Schon die äußere Anmutung von Gräberfeld 69 b im evangelischen Teil des Hauptfriedhofs ist eine Distanzierung, eine, die in der NS-Zeit gewollt war, eine, die auch danach noch sehr lange andauerte – und eine, der jetzt mit einem bemerkenswerten Geschichts- und Erinnerungsprojekt des Volksbundes Deutsche Kriegsgräberfürsorge gemeinsam mit dem Gymnasium Neue Oberschule (NO) in Braunschweig begegnet wird.
Es geht um das Massengrab für mindestens 200 Menschen, vermutlich mehr – hier liegen Opfer der nationalsozialistischen Gewaltherrschaft, ausländische Zivil- und Zwangsarbeiter, sowjetische Kriegsgefangene, verscharrte Opfer von Luftangriffen, denen ein ehrenvolles Begräbnis versagt blieb.

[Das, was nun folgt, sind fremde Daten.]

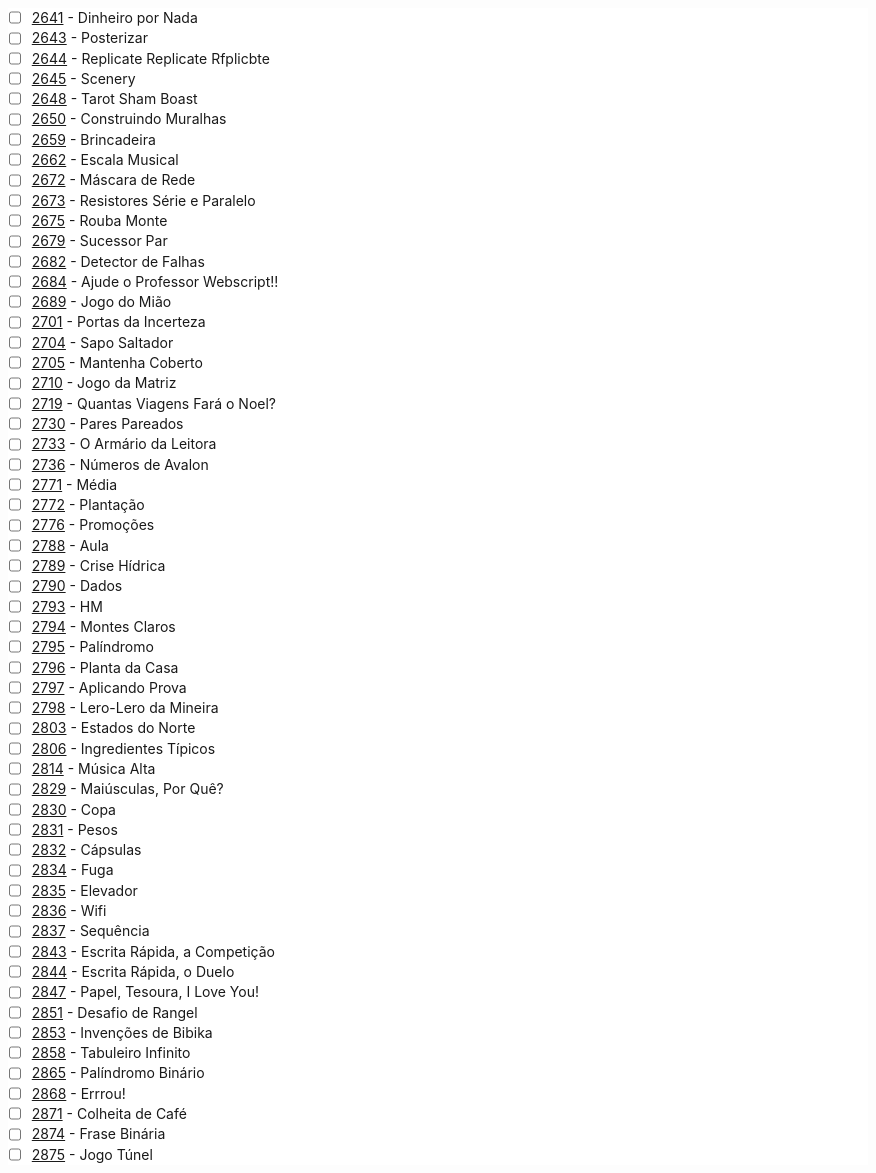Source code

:   - [ ]  [2641](https://www.beecrowd.com.br/judge/pt/problems/view/2641) - Dinheiro por Nada
  - [ ]  [2643](https://www.beecrowd.com.br/judge/pt/problems/view/2643) - Posterizar
  - [ ]  [2644](https://www.beecrowd.com.br/judge/pt/problems/view/2644) - Replicate Replicate Rfplicbte
  - [ ]  [2645](https://www.beecrowd.com.br/judge/pt/problems/view/2645) - Scenery
  - [ ]  [2648](https://www.beecrowd.com.br/judge/pt/problems/view/2648) - Tarot Sham Boast
  - [ ]  [2650](https://www.beecrowd.com.br/judge/pt/problems/view/2650) - Construindo Muralhas  
  - [ ]  [2659](https://www.beecrowd.com.br/judge/pt/problems/view/2659) - Brincadeira
  - [ ]  [2662](https://www.beecrowd.com.br/judge/pt/problems/view/2662) - Escala Musical
  - [ ]  [2672](https://www.beecrowd.com.br/judge/pt/problems/view/2672) - Máscara de Rede
  - [ ]  [2673](https://www.beecrowd.com.br/judge/pt/problems/view/2673) - Resistores Série e Paralelo
  - [ ]  [2675](https://www.beecrowd.com.br/judge/pt/problems/view/2675) - Rouba Monte
  - [ ]  [2679](https://www.beecrowd.com.br/judge/pt/problems/view/2679) - Sucessor Par  
  - [ ]  [2682](https://www.beecrowd.com.br/judge/pt/problems/view/2682) - Detector de Falhas
  - [ ]  [2684](https://www.beecrowd.com.br/judge/pt/problems/view/2684) - Ajude o Professor Webscript!!
  - [ ]  [2689](https://www.beecrowd.com.br/judge/pt/problems/view/2689) - Jogo do Mião
  - [ ]  [2701](https://www.beecrowd.com.br/judge/pt/problems/view/2701) - Portas da Incerteza
  - [ ]  [2704](https://www.beecrowd.com.br/judge/pt/problems/view/2704) - Sapo Saltador
  - [ ]  [2705](https://www.beecrowd.com.br/judge/pt/problems/view/2705) - Mantenha Coberto
  - [ ]  [2710](https://www.beecrowd.com.br/judge/pt/problems/view/2710) - Jogo da Matriz
  - [ ]  [2719](https://www.beecrowd.com.br/judge/pt/problems/view/2719) - Quantas Viagens Fará o Noel?
  - [ ]  [2730](https://www.beecrowd.com.br/judge/pt/problems/view/2730) - Pares Pareados
  - [ ]  [2733](https://www.beecrowd.com.br/judge/pt/problems/view/2733) - O Armário da Leitora
  - [ ]  [2736](https://www.beecrowd.com.br/judge/pt/problems/view/2736) - Números de Avalon
  - [ ]  [2771](https://www.beecrowd.com.br/judge/pt/problems/view/2771) - Média
  - [ ]  [2772](https://www.beecrowd.com.br/judge/pt/problems/view/2772) - Plantação
  - [ ]  [2776](https://www.beecrowd.com.br/judge/pt/problems/view/2776) - Promoções
  - [ ]  [2788](https://www.beecrowd.com.br/judge/pt/problems/view/2788) - Aula
  - [ ]  [2789](https://www.beecrowd.com.br/judge/pt/problems/view/2789) - Crise Hídrica
  - [ ]  [2790](https://www.beecrowd.com.br/judge/pt/problems/view/2790) - Dados
  - [ ]  [2793](https://www.beecrowd.com.br/judge/pt/problems/view/2793) - HM
  - [ ]  [2794](https://www.beecrowd.com.br/judge/pt/problems/view/2794) - Montes Claros
  - [ ]  [2795](https://www.beecrowd.com.br/judge/pt/problems/view/2795) - Palíndromo
  - [ ]  [2796](https://www.beecrowd.com.br/judge/pt/problems/view/2796) - Planta da Casa
  - [ ]  [2797](https://www.beecrowd.com.br/judge/pt/problems/view/2797) - Aplicando Prova
  - [ ]  [2798](https://www.beecrowd.com.br/judge/pt/problems/view/2798) - Lero-Lero da Mineira
  - [ ]  [2803](https://www.beecrowd.com.br/judge/pt/problems/view/2803) - Estados do Norte  
  - [ ]  [2806](https://www.beecrowd.com.br/judge/pt/problems/view/2806) - Ingredientes Típicos
  - [ ]  [2814](https://www.beecrowd.com.br/judge/pt/problems/view/2814) - Música Alta
  - [ ]  [2829](https://www.beecrowd.com.br/judge/pt/problems/view/2829) - Maiúsculas, Por Quê?
  - [ ]  [2830](https://www.beecrowd.com.br/judge/pt/problems/view/2830) - Copa
  - [ ]  [2831](https://www.beecrowd.com.br/judge/pt/problems/view/2831) - Pesos  
  - [ ]  [2832](https://www.beecrowd.com.br/judge/pt/problems/view/2832) - Cápsulas
  - [ ]  [2834](https://www.beecrowd.com.br/judge/pt/problems/view/2834) - Fuga
  - [ ]  [2835](https://www.beecrowd.com.br/judge/pt/problems/view/2835) - Elevador  
  - [ ]  [2836](https://www.beecrowd.com.br/judge/pt/problems/view/2836) - Wifi
  - [ ]  [2837](https://www.beecrowd.com.br/judge/pt/problems/view/2837) - Sequência
  - [ ]  [2843](https://www.beecrowd.com.br/judge/pt/problems/view/2843) - Escrita Rápida, a Competição
  - [ ]  [2844](https://www.beecrowd.com.br/judge/pt/problems/view/2844) - Escrita Rápida, o Duelo
  - [ ]  [2847](https://www.beecrowd.com.br/judge/pt/problems/view/2847) - Papel, Tesoura, I Love You!  
  - [ ]  [2851](https://www.beecrowd.com.br/judge/pt/problems/view/2851) - Desafio de Rangel  
  - [ ]  [2853](https://www.beecrowd.com.br/judge/pt/problems/view/2853) - Invenções de Bibika
  - [ ]  [2858](https://www.beecrowd.com.br/judge/pt/problems/view/2858) - Tabuleiro Infinito  
  - [ ]  [2865](https://www.beecrowd.com.br/judge/pt/problems/view/2865) - Palíndromo Binário
  - [ ]  [2868](https://www.beecrowd.com.br/judge/pt/problems/view/2868) - Errrou!  
  - [ ]  [2871](https://www.beecrowd.com.br/judge/pt/problems/view/2871) - Colheita de Café
  - [ ]  [2874](https://www.beecrowd.com.br/judge/pt/problems/view/2874) - Frase Binária
  - [ ]  [2875](https://www.beecrowd.com.br/judge/pt/problems/view/2875) - Jogo Túnel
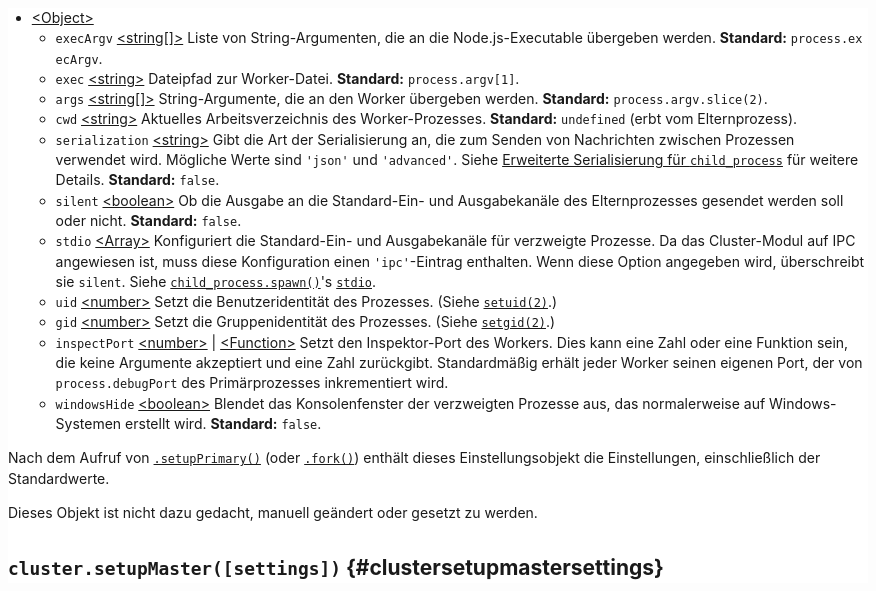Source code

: - [\<Object\>](https://developer.mozilla.org/en-US/docs/Web/JavaScript/Reference/Global_Objects/Object)
    - `execArgv` [\<string[]\>](https://developer.mozilla.org/en-US/docs/Web/JavaScript/Data_structures#String_type) Liste von String-Argumenten, die an die Node.js-Executable übergeben werden. **Standard:** `process.execArgv`.
    - `exec` [\<string\>](https://developer.mozilla.org/en-US/docs/Web/JavaScript/Data_structures#String_type) Dateipfad zur Worker-Datei. **Standard:** `process.argv[1]`.
    - `args` [\<string[]\>](https://developer.mozilla.org/en-US/docs/Web/JavaScript/Data_structures#String_type) String-Argumente, die an den Worker übergeben werden. **Standard:** `process.argv.slice(2)`.
    - `cwd` [\<string\>](https://developer.mozilla.org/en-US/docs/Web/JavaScript/Data_structures#String_type) Aktuelles Arbeitsverzeichnis des Worker-Prozesses. **Standard:** `undefined` (erbt vom Elternprozess).
    - `serialization` [\<string\>](https://developer.mozilla.org/en-US/docs/Web/JavaScript/Data_structures#String_type) Gibt die Art der Serialisierung an, die zum Senden von Nachrichten zwischen Prozessen verwendet wird. Mögliche Werte sind `'json'` und `'advanced'`. Siehe [Erweiterte Serialisierung für `child_process`](/de/nodejs/api/child_process#advanced-serialization) für weitere Details. **Standard:** `false`.
    - `silent` [\<boolean\>](https://developer.mozilla.org/en-US/docs/Web/JavaScript/Data_structures#Boolean_type) Ob die Ausgabe an die Standard-Ein- und Ausgabekanäle des Elternprozesses gesendet werden soll oder nicht. **Standard:** `false`.
    - `stdio` [\<Array\>](https://developer.mozilla.org/en-US/docs/Web/JavaScript/Reference/Global_Objects/Array) Konfiguriert die Standard-Ein- und Ausgabekanäle für verzweigte Prozesse. Da das Cluster-Modul auf IPC angewiesen ist, muss diese Konfiguration einen `'ipc'`-Eintrag enthalten. Wenn diese Option angegeben wird, überschreibt sie `silent`. Siehe [`child_process.spawn()`](/de/nodejs/api/child_process#child_processspawncommand-args-options)'s [`stdio`](/de/nodejs/api/child_process#optionsstdio).
    - `uid` [\<number\>](https://developer.mozilla.org/en-US/docs/Web/JavaScript/Data_structures#Number_type) Setzt die Benutzeridentität des Prozesses. (Siehe [`setuid(2)`](http://man7.org/linux/man-pages/man2/setuid.2).)
    - `gid` [\<number\>](https://developer.mozilla.org/en-US/docs/Web/JavaScript/Data_structures#Number_type) Setzt die Gruppenidentität des Prozesses. (Siehe [`setgid(2)`](http://man7.org/linux/man-pages/man2/setgid.2).)
    - `inspectPort` [\<number\>](https://developer.mozilla.org/en-US/docs/Web/JavaScript/Data_structures#Number_type) | [\<Function\>](https://developer.mozilla.org/en-US/docs/Web/JavaScript/Reference/Global_Objects/Function) Setzt den Inspektor-Port des Workers. Dies kann eine Zahl oder eine Funktion sein, die keine Argumente akzeptiert und eine Zahl zurückgibt. Standardmäßig erhält jeder Worker seinen eigenen Port, der von `process.debugPort` des Primärprozesses inkrementiert wird.
    - `windowsHide` [\<boolean\>](https://developer.mozilla.org/en-US/docs/Web/JavaScript/Data_structures#Boolean_type) Blendet das Konsolenfenster der verzweigten Prozesse aus, das normalerweise auf Windows-Systemen erstellt wird. **Standard:** `false`.



Nach dem Aufruf von [`.setupPrimary()`](/de/nodejs/api/cluster#clustersetupprimarysettings) (oder [`.fork()`](/de/nodejs/api/cluster#clusterforkenv)) enthält dieses Einstellungsobjekt die Einstellungen, einschließlich der Standardwerte.

Dieses Objekt ist nicht dazu gedacht, manuell geändert oder gesetzt zu werden.


## `cluster.setupMaster([settings])` {#clustersetupmastersettings}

Noch bis 2011 trug dieses Gräberfeld die offizielle Bezeichnung „Gemeinschaftsanlage ausländischer Arbeiter“, die ihm die Nationalsozialisten gegeben hatten. Ein nach dem Zweiten Weltkrieg errichtetes schlichtes Holzkreuz vermoderte, schließlich blieb nur noch das Fundament übrig.
Jetzt, 2020, ließen Kirche und Friedhofsverwaltung ein neues Holzkreuz errichten. Wegen Corona konnte man es noch nicht einweihen. Am letzten Schultag vor den Sommerferien gab es nun – abseits der Öffentlichkeit – im kleinen Kreis die Übergabe einer Geschichts- und Erinnerungstafel, die über diesen Gedenkort informiert.
Das Gräberfeld 69 b ist wohl die letzte Ruhestätte von 80 sowjetischen Kriegsgefangenen, die nach einem Aktenvermerk gegen Kriegsende 1945 hier begraben wurden. Auf der Geschichts- und Erinnerungstafel heißt es: „Ihre Beisetzung wurde vermutlich absichtlich verschleiert, da die Erkennungsmarken der toten Soldaten fehlen.“
Zudem wurden laut Tafel hier vermutlich 47 mit Namen bekannte Zivil- oder Zwangsarbeiter, Männer und Frauen, beigesetzt, die zwischen 1940 und 1943 im Landeskrankenhaus Celler Straße starben. Zwar werde in den Akten keine Grabstelle genannt (Vermerk: „Erdbestattung ohne Sarg“), aber dafür sei eigentlich kein anderes Gräberfeld in Frage gekommen.
Und eine weitere Opfergruppe könnte aus 71 Frauen und Männern aus der Sowjetunion bestehen, die nach dem Luftangriff am 20. Februar 1944 erdbestattet wurden, da das Krematorium ausgefallen und der Ausländerfriedhof noch nicht eingerichtet worden war, so der Text.